Exercise instructions
Continue the blog post about the scan and the second radiosurgery from the point where it stops.

Supplied text
Name:
Location: one hour from Suffolk, Rockingham, and Scarborough, United States

I'm one of the co-authors of Point of Hopes, Point of Dreams, and The Armor of Light (which, contrary to some reviews is NOT a Points novel). Proud member of CoastLine SF, Piscataqua Obedience Club, and admin for Horseboard.

Thursday, January 13, 2005

Oh, bother.

I got a phone call from my radiation oncologist up at Dartmouth-Hitchcock last night, saying that the scan I had done on Friday had come back "slightly positive." Which means there's reason to think there's been a little bit of tumor re-growth.

Yeesh.

The good news, and it truly is, that the tumor is "an order of magnitude smaller" than it was when we first treated it; that it has moved off the brain stem, it has shrunk so much; and because it is no longer on the brain stem, the radiosurgery this time can use the full 20 grays of radiation rather than the more conservative 16 grays it received at the center, 12 at the periphery. There is no sign of edema or vascularization. And if it is tumor re-growth, this is the time to hit it. And I absolutely agree with that.

So we're going to do another radiosurgery. Which is quite a fascinating procedure, the only thing I dislike about it is that I have to take steroids afterwords, and decadron really truly sucks. I know, I know, it's better than edema, but the side effects, for me at least, were lousy. Ah, well, I'll only be on it for a couple of weeks probably, as opposed to the month and a half I was on them last year!

But golly gee, I had hoped 2005 would be a wonderfully boring year! My friend Victoria suggested that 2005, for us, will simply begin February 1. A new leaf, a new year, no more of this shit.

I believe very strong in the powers of anger and humor. Both are enormously powerful weapons in one's arsenal. And bless his heart, Richard (he of the alternate spelling for fru-fru), made me laugh out loud this morning with the following:

Best wishes, Lisa. Somewhere in this thread there is an allusion to MacBeth waiting to come out. I'm not sure if it's

Out, out, damned spot.

[Text extractions by page]
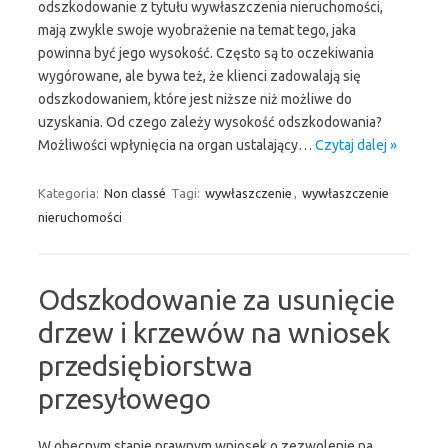
odszkodowanie z tytułu wywłaszczenia nieruchomości,
mają zwykle swoje wyobrażenie na temat tego, jaka
powinna być jego wysokość. Często są to oczekiwania
wygórowane, ale bywa też, że klienci zadowalają się
odszkodowaniem, które jest niższe niż możliwe do
uzyskania. Od czego zależy wysokość odszkodowania?
Możliwości wpłynięcia na organ ustalający…
Czytaj dalej »
Kategoria:
Non classé
Tagi:
wywłaszczenie
,
wywłaszczenie
nieruchomości
Odszkodowanie za usunięcie
drzew i krzewów na wniosek
przedsiębiorstwa
przesyłowego
W obecnym stanie prawnym wniosek o zezwolenie na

Task output
Or something along the lines of

Tumorrow and tumorrow and tumorrow . . .

but it's in there somewhere. If I wasn't half asleep, I'd find it. But my alarm clock tells me that it's time to step into tights and sashay through the snow to a lifetime first: a step aerobics class. I'm not sure what evil deity possessed me long enough to think that this might be a good idea, but if there is not at least one spandex-clad cutie be-bopping her way to tighter buns alongside me, I may just turn around and go back to bed.

Tell you doctor that we are expecting a clean bill of health when he's done mucking about in there. In an earlier, more barbaric period when my mother underwent extensive brain surgery for a tumor, they just took stuff out by hand and then closed one up and took an x-ray or two. She would (PhD in hand) proudly report back afterwards, tapping her skull:

"There's nothing up there at all, and I have the pictures and a neurosurgeon's testimony to prove it."

Thanks, Richard, I needed that!

My friends on Horseboard are good at keeping me in stitches... and the nice thing about radiosurgery is that those are the only stitches I'll have!